The company is using long term assets (P/P/E) to produce revenue.  The expense must be recorded in the same period the revenue is recorded (matching).

f.   Accounts Receivable
             Service Fees

A service was provided to a customer and the company forgot to invoice the customer.  This adjustment is recorded when it is discovered that a service was provided and not yet recorded.

g.   Interest Receivable
             Interest Revenue

The company loaned money to another party and is charging interest for the use of the money.   Interest is earned which is a revenue that must be recorded and a receivable is recorded when the cash has not yet been collected.   

h.  Rent Receivable
             Rent Revenue

The company is providing the use of an asset to another company and the service has been provided and the other company has not yet paid. 

13.  The account balances for the Hartford Co. on December 31st before adjusting entries are made are:

Accounts Debit Credit
Cash 15,000
Accounts Receivable 35,000
Supplies 12,000
Prepaid Insurance 8,000
Equipment 82,000
Accumulated Deprec. 20,000
Note Payable 10,000
Unearned Revenues 6,000
Capital Stock 1,000
Retained Earnings (1/1) 94,000
Sales 42,000
Salary Expense 4,000
Supplies Expense 12,000
Loss on Sales of Equipment 10,000
Gain on Sale of Investments 5,000

Additional Information, not yet recorded:

a.  Supplies on hand at year end totaled $18,000
b.  Unexpired prepaid insurance at the end of the year totaled $4,000.
c.  The cost of using the equipment totaled $10,000 for year.
d.  The note payable has an interest rate of 8%. The note was signed on September 1st of the current year
e.  Salaries expense, unpaid and unrecorded, totaled $3,000.
f.   Revenues unearned total $1,000 at year end.

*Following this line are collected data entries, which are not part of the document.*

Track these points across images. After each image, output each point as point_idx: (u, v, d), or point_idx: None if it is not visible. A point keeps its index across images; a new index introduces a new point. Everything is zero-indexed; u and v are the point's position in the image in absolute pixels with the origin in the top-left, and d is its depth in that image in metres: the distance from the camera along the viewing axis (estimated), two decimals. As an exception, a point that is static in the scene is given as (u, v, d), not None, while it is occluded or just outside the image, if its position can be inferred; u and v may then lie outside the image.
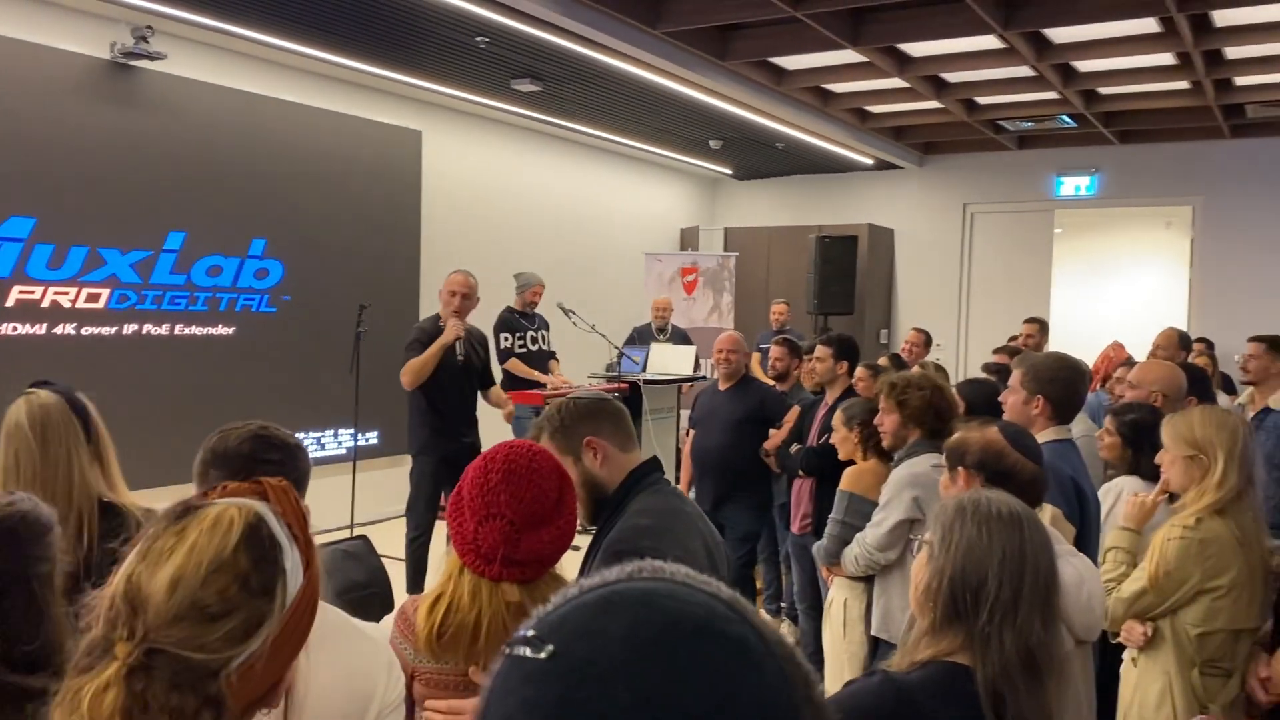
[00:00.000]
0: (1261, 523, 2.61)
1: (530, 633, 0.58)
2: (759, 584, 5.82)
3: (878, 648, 3.52)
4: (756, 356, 8.09)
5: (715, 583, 0.62)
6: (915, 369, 5.46)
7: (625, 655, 0.55)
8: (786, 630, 5.49)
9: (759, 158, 10.78)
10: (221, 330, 6.71)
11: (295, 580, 1.14)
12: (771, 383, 5.74)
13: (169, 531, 1.10)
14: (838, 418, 4.16)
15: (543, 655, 0.56)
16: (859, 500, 3.70)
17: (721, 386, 5.37)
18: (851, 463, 4.08)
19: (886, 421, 3.61)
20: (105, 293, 6.07)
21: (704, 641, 0.56)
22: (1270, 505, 4.26)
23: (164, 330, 6.38)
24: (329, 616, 1.62)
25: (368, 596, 4.04)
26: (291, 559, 1.14)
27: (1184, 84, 7.82)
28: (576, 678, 0.55)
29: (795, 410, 5.15)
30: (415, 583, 5.37)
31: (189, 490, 1.27)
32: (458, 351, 5.48)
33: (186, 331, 6.51)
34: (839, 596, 3.77)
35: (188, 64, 6.44)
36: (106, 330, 6.08)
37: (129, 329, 6.20)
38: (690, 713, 0.54)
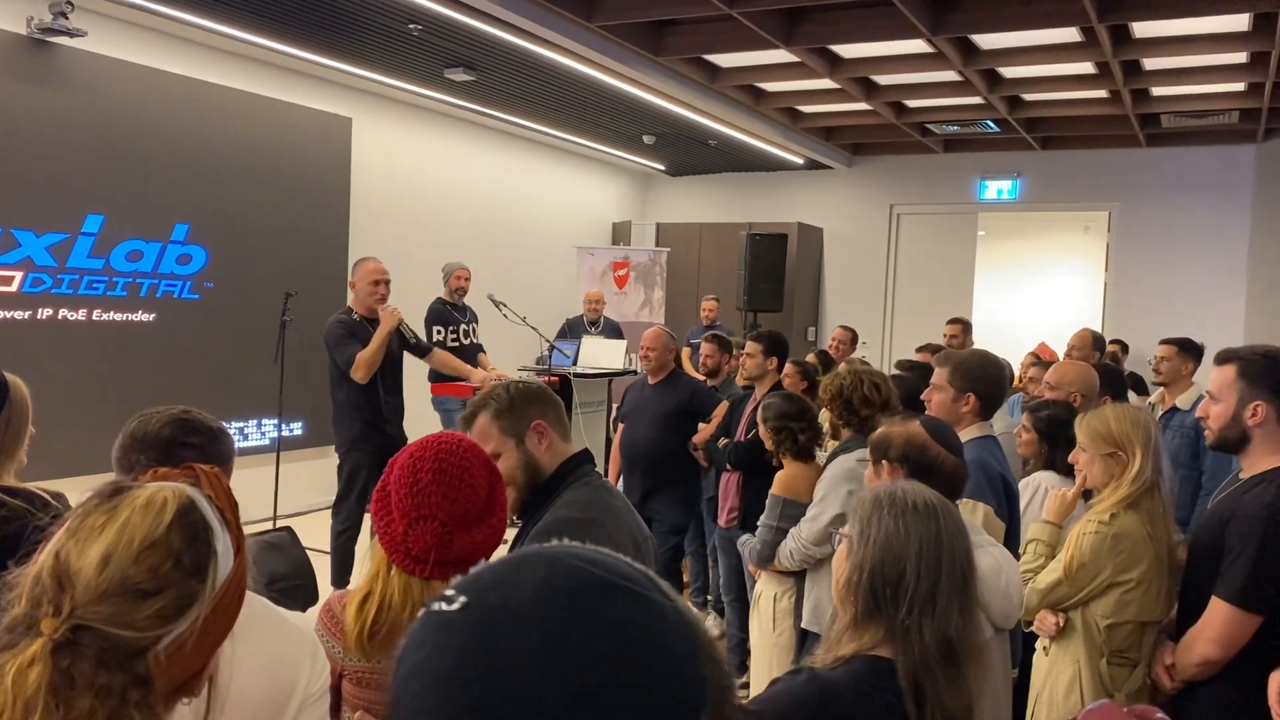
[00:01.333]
0: (1170, 515, 2.71)
1: (448, 591, 0.60)
2: (685, 577, 5.87)
3: (805, 640, 3.57)
4: (687, 351, 8.14)
5: (627, 558, 0.64)
6: (843, 366, 5.55)
7: (535, 603, 0.57)
8: (713, 623, 5.54)
9: (692, 154, 10.84)
10: (142, 317, 6.55)
11: (226, 564, 1.14)
12: (702, 378, 5.78)
13: (100, 510, 1.09)
14: (760, 415, 4.23)
15: (455, 606, 0.58)
16: (791, 504, 3.74)
17: (651, 381, 5.40)
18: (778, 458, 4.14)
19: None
20: (19, 275, 5.87)
21: (612, 594, 0.58)
22: (1175, 502, 4.43)
23: (81, 315, 6.20)
24: (254, 605, 1.60)
25: (292, 588, 3.99)
26: (223, 542, 1.14)
27: (1103, 93, 8.05)
28: (486, 623, 0.57)
29: (724, 405, 5.20)
30: (340, 576, 5.30)
31: (106, 480, 1.25)
32: (392, 341, 5.41)
33: (105, 317, 6.33)
34: (767, 590, 3.82)
35: (109, 42, 6.26)
36: (20, 314, 5.89)
37: (44, 313, 6.01)
38: (594, 655, 0.55)
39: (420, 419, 5.98)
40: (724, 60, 7.61)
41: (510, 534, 2.58)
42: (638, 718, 0.54)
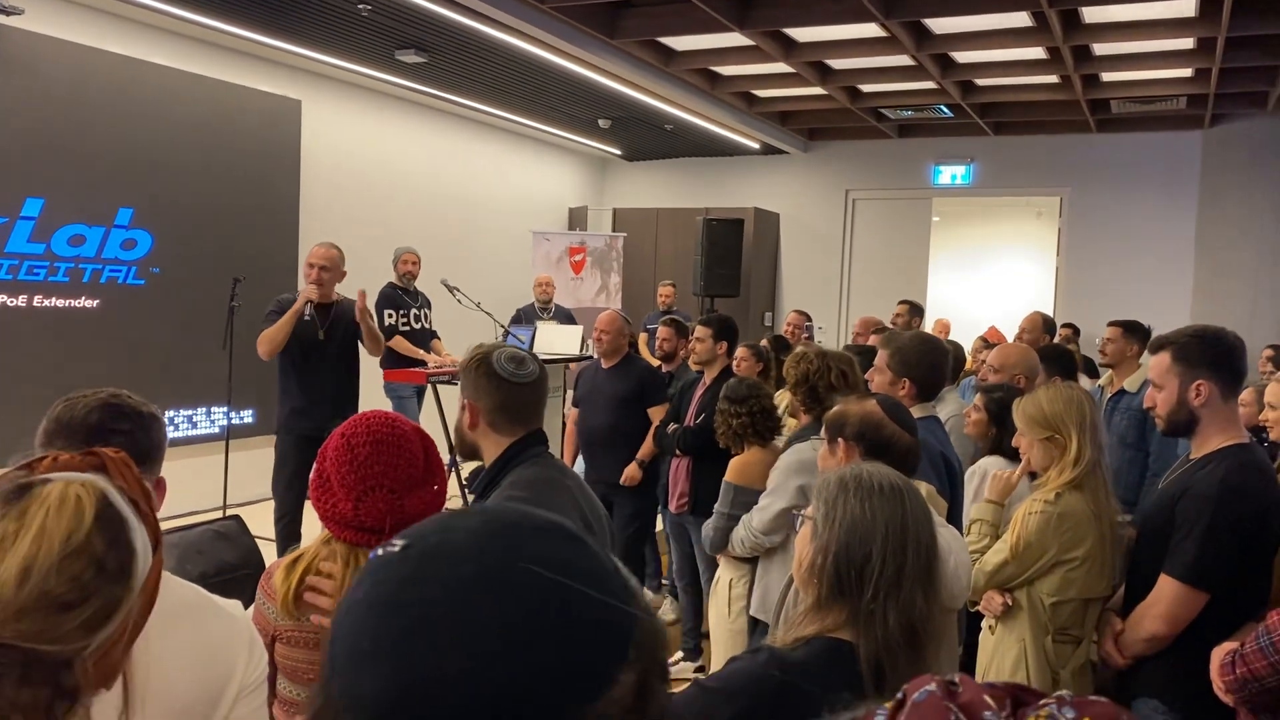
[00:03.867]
0: (1111, 492, 2.74)
1: (393, 540, 0.62)
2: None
3: (756, 627, 3.56)
4: (644, 337, 8.13)
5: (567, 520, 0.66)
6: (801, 347, 5.55)
7: (471, 541, 0.60)
8: (668, 607, 5.54)
9: (648, 139, 10.80)
10: (85, 303, 6.40)
11: (146, 559, 1.07)
12: (658, 363, 5.76)
13: (8, 516, 1.01)
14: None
15: (395, 548, 0.61)
16: (744, 492, 3.68)
17: (604, 365, 5.37)
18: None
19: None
20: (-45, 261, 5.73)
21: (546, 535, 0.61)
22: (1123, 483, 4.48)
23: (21, 302, 6.05)
24: (185, 594, 1.56)
25: (240, 577, 3.92)
26: (141, 537, 1.07)
27: (1054, 78, 8.12)
28: (424, 559, 0.59)
29: (665, 407, 5.15)
30: (289, 563, 5.23)
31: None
32: (318, 327, 5.22)
33: (46, 303, 6.19)
34: (724, 576, 3.79)
35: (48, 21, 6.10)
36: (-43, 301, 5.74)
37: (-18, 300, 5.87)
38: (525, 584, 0.57)
39: (373, 405, 5.90)
40: (678, 43, 7.57)
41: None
42: (566, 643, 0.56)
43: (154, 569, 1.09)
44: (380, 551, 0.61)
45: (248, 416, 7.29)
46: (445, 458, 2.04)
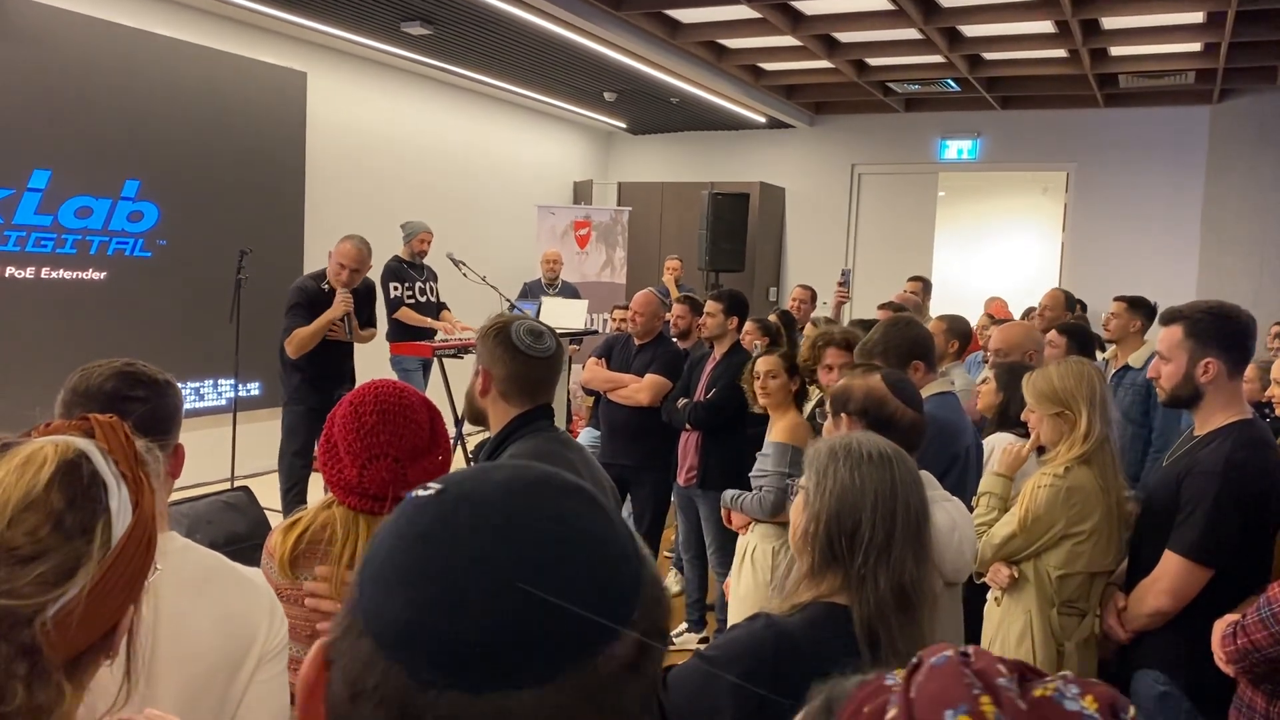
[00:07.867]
0: (1119, 467, 2.75)
1: (429, 483, 0.67)
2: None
3: None
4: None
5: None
6: (809, 325, 5.56)
7: (499, 493, 0.64)
8: (673, 580, 5.58)
9: (653, 112, 10.76)
10: (93, 275, 6.42)
11: (122, 521, 1.06)
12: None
13: None
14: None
15: (429, 492, 0.65)
16: (799, 452, 3.65)
17: (637, 343, 5.31)
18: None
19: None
20: (-37, 233, 5.74)
21: (570, 495, 0.66)
22: (1127, 458, 4.50)
23: (29, 274, 6.07)
24: (208, 561, 1.60)
25: (250, 547, 3.95)
26: (119, 498, 1.06)
27: (1062, 52, 8.08)
28: (454, 505, 0.64)
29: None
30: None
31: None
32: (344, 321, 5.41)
33: (54, 275, 6.20)
34: (764, 545, 3.78)
35: (53, -8, 6.08)
36: (-35, 272, 5.76)
37: (-10, 271, 5.89)
38: (543, 536, 0.62)
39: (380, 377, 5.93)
40: (685, 15, 7.53)
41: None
42: (573, 594, 0.60)
43: (137, 528, 1.08)
44: (417, 494, 0.66)
45: (254, 389, 7.32)
46: (451, 430, 2.06)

Prepare all required adjusting journal entries for this year.

Check Your Answer
a.  Supplies                                 6,000
            Supplies Expense                  6,000

The asset supplies must equal what the company really has.  The account shows $12,000 so another $6,000 must be added to get to the $18,000 the company really has.   Not enough assets means too much expense was recorded and the expense must be decreased.

b.  Insurance Expense               4,000
            Prepaid Insurance                   4,000

The balance in the asset prepaid insurance must be the amount that the company still has paid ahead of time.  This is $4,000, so the balance of $8,000 must be decreased by $4,000 to get to the $4,000 left. The amount used this period is also an expense. Using an asset always is an expense.

c.  Depreciation Expense 10,000
            Accumulated Depreciation 10,000

There is not amount for depreciation expense yet so this must be recorded.  
The company has P/P/E so they will have an adjustment for depreciation.

d.  Interest Expense                       267
            Interest Payable                         267

interest incurred is calculated:  principle x rate x time = interest expense
10,000 x .08 x 4/12 = $266.67 round to $267

You know no interest has been paid this period yet because there is no balance for interest expense yet.  You must record the entire amount incurred this period.  

e.   Salaries Expense                   3,000
            Salaries Payable                       3,000

Incurred means an expense occurred when the service was provided to the company.  This expense must be recorded in the period incurred; you can not wait to record the expense when it is paid later.  The unadjusted salary expense amount of $4,000 has been incurred and paid and you will must add to the expense the other $3,000 incurred that has not yet been paid.

f. Unearned revenues                   5,000
            Revenues                                     5,000

The current balance in unearned revenues is 6,000 and this must be 1,000, the amount that is still owed.  To get the balance in unearned revenue to $1,000 that you now owe you must decrease unearned revenues by $5,000.  Revenue that is no longer unearned is earned and revenue must also be increased.